Chapter 4: The Three Formulas of the Circuit

"Capital as self-expanding value embraces not only class relations, a society of a definite character resting on the existence of labor in the form of wage-labor. It is a movement, a circuit-describing process going through various stages, which itself comprises three different forms of the circuit-describing process. Therefore it can be understood only as motion, not as a thing at rest." (p. 108 [p. 185])

In this chapter, Marx consolidates and partially extends the argument of the previous three chapters. He begins by noting that the circuit of capital represents the unity of circulation and production, but not this unity alone. The circuit of industrial capital represents in addition the unity of the three forms of capital and of their circuits.

We have already seen that the circuit of capital takes place partially in the sphere of circulation (where money is exchanged for the elements of productive capital, and where commodity capital is exchanged for money), and partially in the sphere of production (where productive capital functions to create commodity capital). The totality of an industrial capital is, however, at any given moment partially in all three forms: part in money form, ready to be exchanged for labor-power and means of production; part as functioning productive capital; and part as commodity products to be placed on the market.

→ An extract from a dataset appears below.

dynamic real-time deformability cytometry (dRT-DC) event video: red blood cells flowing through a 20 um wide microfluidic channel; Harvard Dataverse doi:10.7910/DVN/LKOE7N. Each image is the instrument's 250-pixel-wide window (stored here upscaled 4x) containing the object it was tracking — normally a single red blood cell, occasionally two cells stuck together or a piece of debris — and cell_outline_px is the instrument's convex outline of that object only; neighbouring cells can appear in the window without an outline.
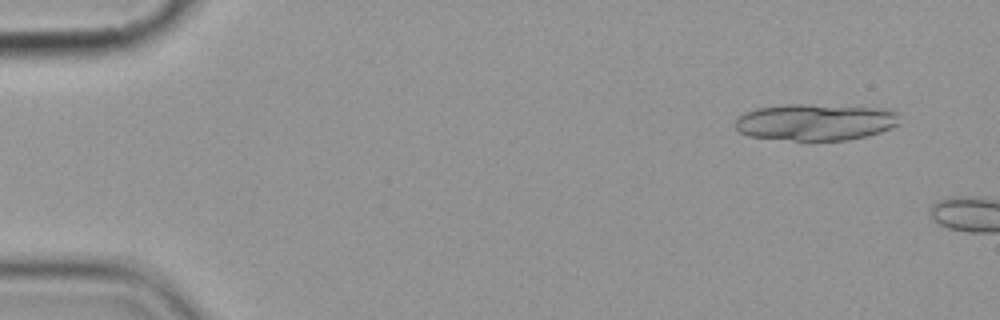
{"species": "common noctule bat (a hibernating species)", "species_latin": "Nyctalus noctula", "temperature_condition": "cold", "stored_images_in_passage": 2, "camera_frame_rate_fps": 3000, "um_per_image_px": 0.085, "animal": {"sex": "female", "body_mass_g": 19.9}, "frame": {"image": 1, "passage_image": 1, "time_ms": 0.0, "image_size_px": [1000, 320], "cell_outline_px": [[900, 124], [892, 128], [880, 132], [848, 140], [792, 140], [748, 136], [740, 132], [736, 128], [736, 120], [740, 116], [756, 108], [784, 104], [804, 104], [872, 108], [896, 112]], "centroid_in_image_um": [69.29, 10.39], "position_along_channel_um": 15.7, "area_um2": 34.62}}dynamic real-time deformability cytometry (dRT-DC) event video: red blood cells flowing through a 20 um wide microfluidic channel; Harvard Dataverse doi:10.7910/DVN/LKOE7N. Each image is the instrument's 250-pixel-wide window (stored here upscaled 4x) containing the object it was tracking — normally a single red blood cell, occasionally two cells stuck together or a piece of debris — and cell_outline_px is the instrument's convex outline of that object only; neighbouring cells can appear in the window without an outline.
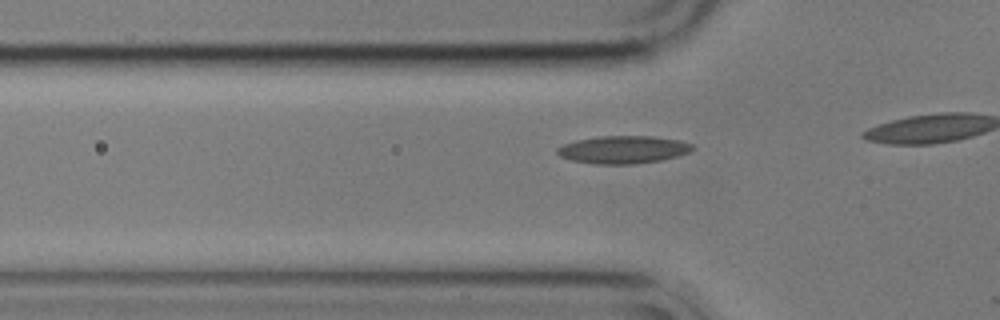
{"species": "common noctule bat (a hibernating species)", "species_latin": "Nyctalus noctula", "temperature_condition": "cold", "stored_images_in_passage": 14, "camera_frame_rate_fps": 3000, "um_per_image_px": 0.085, "animal": {"sex": "male", "body_mass_g": 17.9}, "frame": {"image": 1, "passage_image": 11, "time_ms": 3.333, "image_size_px": [1000, 320], "cell_outline_px": [[696, 148], [688, 152], [676, 156], [660, 160], [632, 164], [596, 164], [572, 160], [560, 156], [556, 152], [556, 148], [564, 144], [576, 140], [600, 136], [652, 136], [680, 140], [692, 144]], "centroid_in_image_um": [52.97, 12.71], "position_along_channel_um": 72.8, "area_um2": 21.73}}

Moreover, the circuit of capital is a process that unfolds over time. Marx argues that this dynamic aspect of capitalism is crucial to an understanding of the nature of capitalist society. As a formal matter, the idea of expansion of value during the circuit of capital (as a consequence of the production of surplus-value) implies a comparison over time: comparison of the value of advanced capital with the value of the product. Here Marx invokes the distinction between value (embodied labor time) and exchange-value (the manifestation of value in the proportions in which commodities exchange for one another on the market) to refute the misconception that non-contemporaneous comparisons of value are impossible. While it is indeed the case that advanced capital and the commodity product cannot exchange for one another, because they exist at different points in time, it is still sensible to compare their values. Indeed, changes in value of specific commodities that occur during the circuit of capital (as a consequence, e.g., of changes in productivity or in other conditions of production) can cause the process of reproduction to function abnormally. For example, if the value of means of production falls after the capitalist has purchased them, the value of the commodity product is depreciated.

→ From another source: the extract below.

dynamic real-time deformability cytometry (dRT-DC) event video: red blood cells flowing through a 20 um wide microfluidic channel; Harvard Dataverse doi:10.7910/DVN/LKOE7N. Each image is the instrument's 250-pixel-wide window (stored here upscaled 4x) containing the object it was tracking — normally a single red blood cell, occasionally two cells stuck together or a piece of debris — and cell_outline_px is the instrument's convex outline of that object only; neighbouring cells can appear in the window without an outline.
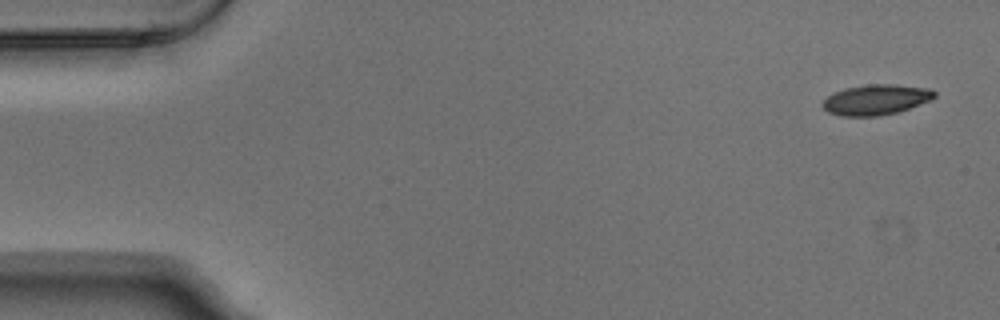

We have seen how a consideration of the circuit of industrial capital entails an examination of the relations among different capitals, relations which are reflected in the exchange of products as commodities. Not all exchange on the part of an individual capital, however, relates that capital to other capitals. Although a capitalist acquires means of production as commodities, these commodities are not necessarily the product of other capitals: they may originate from non-capitalist modes of production. Indeed, it is in large part through the market that capitalism is ultimately able to transform pre-capitalist modes of production.

Furthermore, even when capitalist production is generalized, not all exchanges are exchanges between capitals. Labor-power purchased by the industrial capitalist is not produced by a capitalist production process. Likewise, when commodity capital is sold to consumers, be they workers or capitalists, the buyers are not functioning in the role of capital. The totality of circulation, therefore, represents more than the market interrelations among different capitals, although it includes these interrelations. Circulation in the aggregate is, as we have pointed out, the topic of the third part of Volume II.

Marx restates this point in a different form by examining the balance of supply and demand for an individual capital. Commodity capital C', representing supply, has three value components: constant capital, c, whose value is transferred to the product in the process of production; variable capital, v, whose value is recreated in production during necessary labor time; and surplus-value, s, created during surplus labor time. The value of constant capital, c, also represents demand for means of production purchased as commodities on the market. Variable capital, v, is acquired in the form of wages by workers, and is spent by them for subsistence goods. Variable capital, therefore, also represents demand for commodities. Surplus-value, s, is spent by the capitalist partially for new productive capital, and partially for the capitalist's consumption. To the extent that surplus-value is hoarded, however, rather than immediately spent, there, is an excess of supply over demand, at least from the perspective of the individual capital under consideration.

As Engels notes, the end of this chapter (pp. 120-123 [196-199]) is drawn from source material separate from that used for the rest of the chapter. In this passage Marx makes reference to concepts -such as fixed capital -- that are not explained until later in Volume II.